Introduction. Hepatitis B virus (HBV) causes acute and chronic liver infections. HBV genotypes and particular mutations were described to affect the natural course of HBV chronic infection. F1b and F4 subgenotypes (sgts) produce most of the infections in Argentina. Mutations at the preCore and at basal core promoter (BCPdm) regions are also associated with mechanisms of pathogenesis. Objectives. Analyze whether F1b and F4 HBV sgts replication induces autophagy in human hepatoma cells and study the effect of mutations in the modulation of this process. Methods. Huh-7 cells were transfected with full-length linear F1b and F4 HBV genomes {wild type sequence (wt), BCPdm (A1762T/G1764A) and preCore (G1896A) mutations}. Autophagy was studied by: detection of LC3 puncta by immunofluorescence, transmission electron microscopy, acridine orange staining and expression of LC3 and p62 by Western Blot. Results. Replication of both F1b and F4 HBV sgts induced autophagosome formation, demonstrated by: i) the accumulation of LC3-positive puncta, ii) conversion from the cytosolic form of LC3 (LC3-I) to the autophagosome-associated form (LC3-II), and iii) detection of the typical double membrane vesicles by electron microscopy.

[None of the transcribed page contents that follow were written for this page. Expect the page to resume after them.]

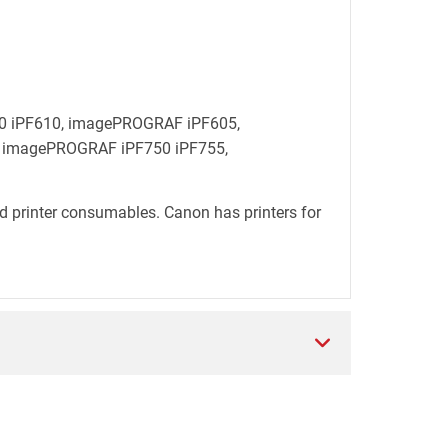
600 iPF610, imagePROGRAF iPF605,
 imagePROGRAF iPF750 iPF755,
d printer consumables. Canon has printers for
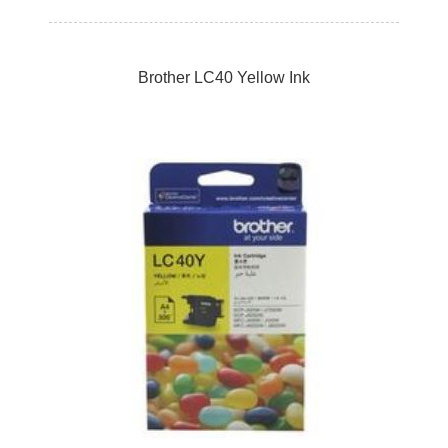
Brother LC40 Yellow Ink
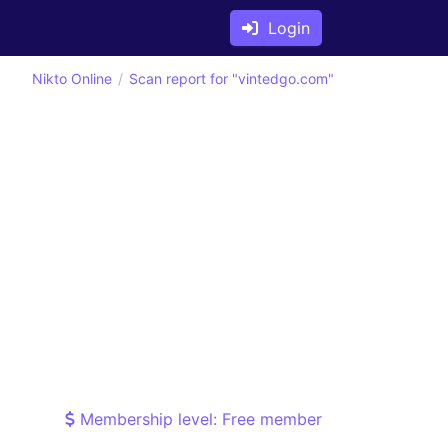
Login
Nikto Online
Scan report for "vintedgo.com"
Membership level: Free member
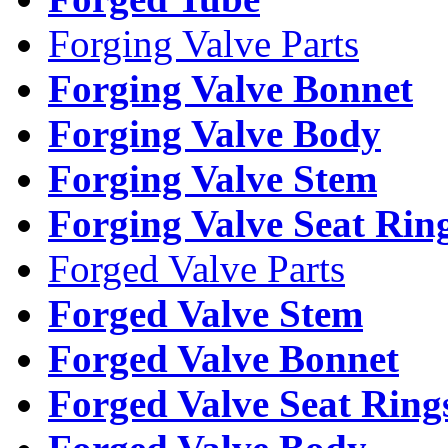
Forging Valve Parts
Forging Valve Bonnet
Forging Valve Body
Forging Valve Stem
Forging Valve Seat Rin
Forged Valve Parts
Forged Valve Stem
Forged Valve Bonnet
Forged Valve Seat Ring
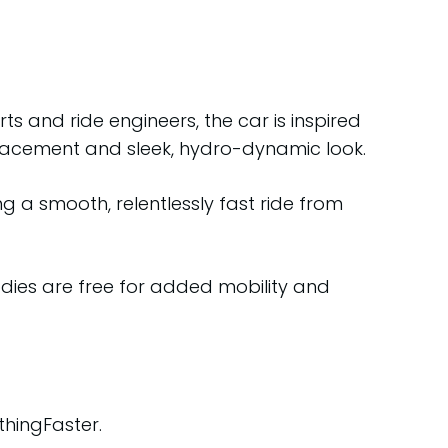
s and ride engineers, the car is inspired
 placement and sleek, hydro-dynamic look.
 a smooth, relentlessly fast ride from
odies are free for added mobility and
thingFaster.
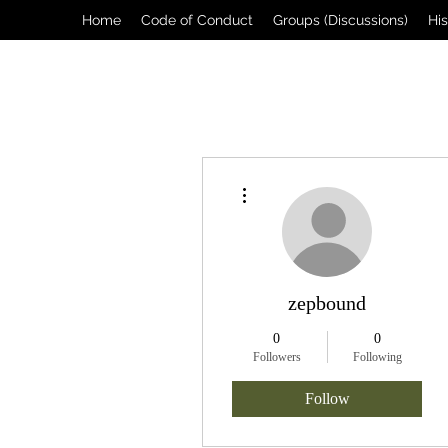
Home
Code of Conduct
Groups (Discussions)
Hi
More actions
zepbound
0
0
Followers
Following
Follow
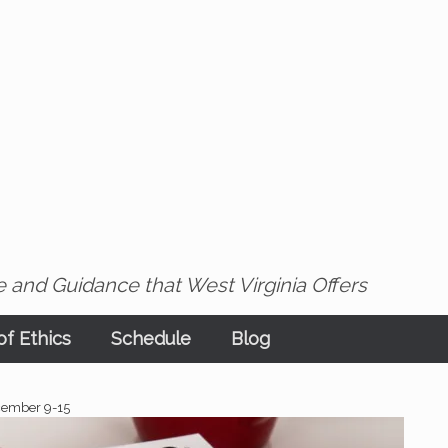
 and Guidance that West Virginia Offers
f Ethics
Schedule
Blog
cember 9-15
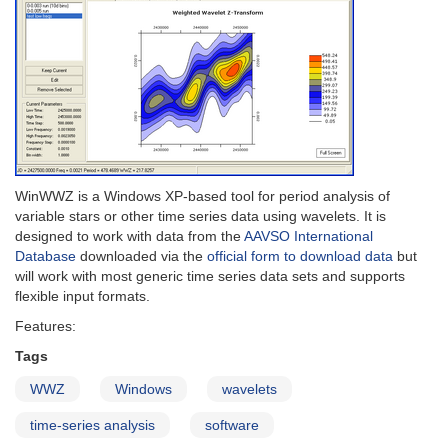
WinWWZ is a Windows XP-based tool for period analysis of
variable stars or other time series data using wavelets. It is
designed to work with data from the
AAVSO International
Database
downloaded via the
official form to download data
but
will work with most generic time series data sets and supports
flexible input formats.
Features:
Tags
WWZ
Windows
wavelets
time-series analysis
software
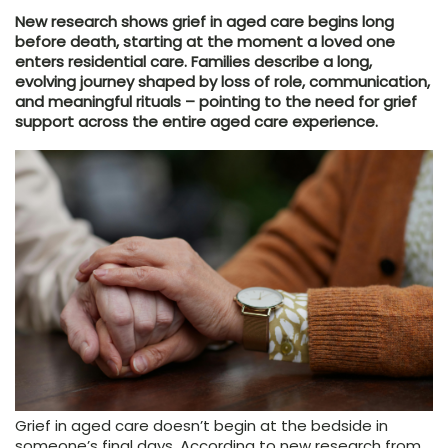
New research shows grief in aged care begins long
before death, starting at the moment a loved one
enters residential care. Families describe a long,
evolving journey shaped by loss of role, communication,
and meaningful rituals – pointing to the need for grief
support across the entire aged care experience.
Grief in aged care doesn’t begin at the bedside in
someone’s final days. According to new research from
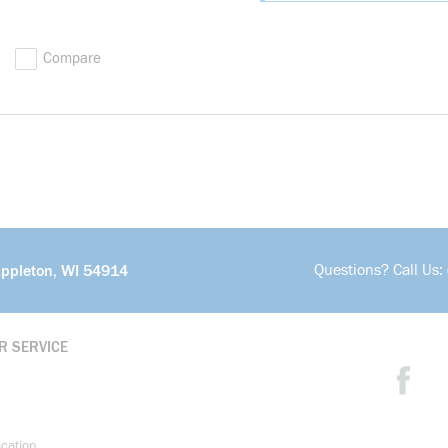
Compare
Questions? Call Us:
Appleton, WI 54914
R SERVICE
ication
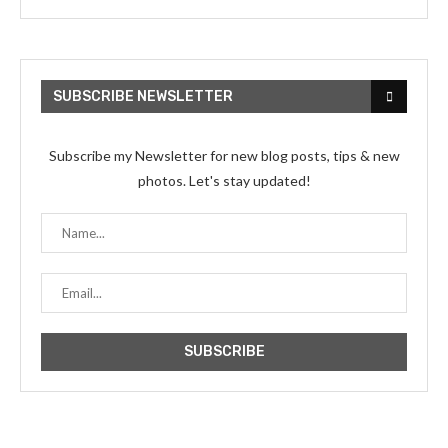
SUBSCRIBE NEWSLETTER
Subscribe my Newsletter for new blog posts, tips & new
photos. Let's stay updated!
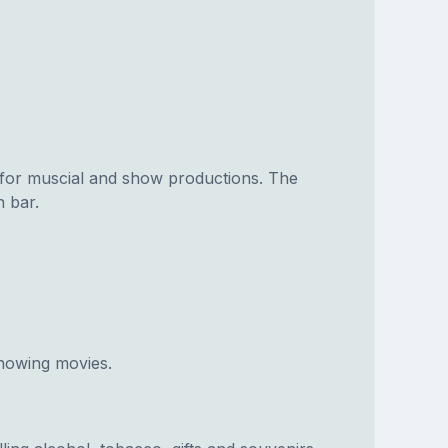
for muscial and show productions. The
n bar.
howing movies.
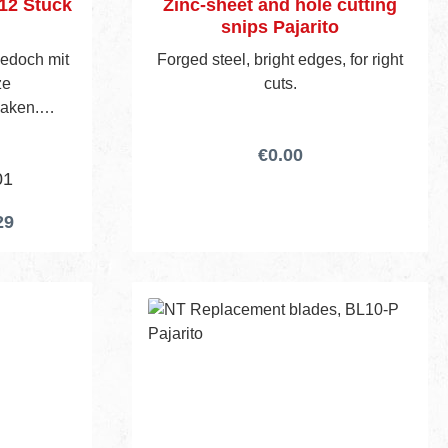
 12 Stück
Zinc-sheet and hole cutting
snips Pajarito
 jedoch mit
Forged steel, bright edges, for right
ze
cuts.
Haken.
€0.00
01
29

The induction of autophagosomes was significantly higher for BCPdm than for the wt, for both sgts, and for sgtF1b preCore mutant in relation to sgtF1b wt. When analyzing the
autophagic flux, HBV replication increased p62 levels and decreased the percentage of acidic vacuoles. These results suggest that viral replication can induce early stages of autophagy but blocks later stages. Conclusions. F1b and F4 HBV sgts replication can induce autophagy in human hepatocytes. However, the autophagic flux is blocked and results in the inhibition of autophagic protein degradation. This inhibition of autophagy flux might be due to an impairment of lysosomal acidification in hepatoma cells. BCPdm and sgtF1b preCore mutants induce higher levels of autophagy than wt virus. These results contribute to describe mechanisms of HBV pathogenesis in chronic infections.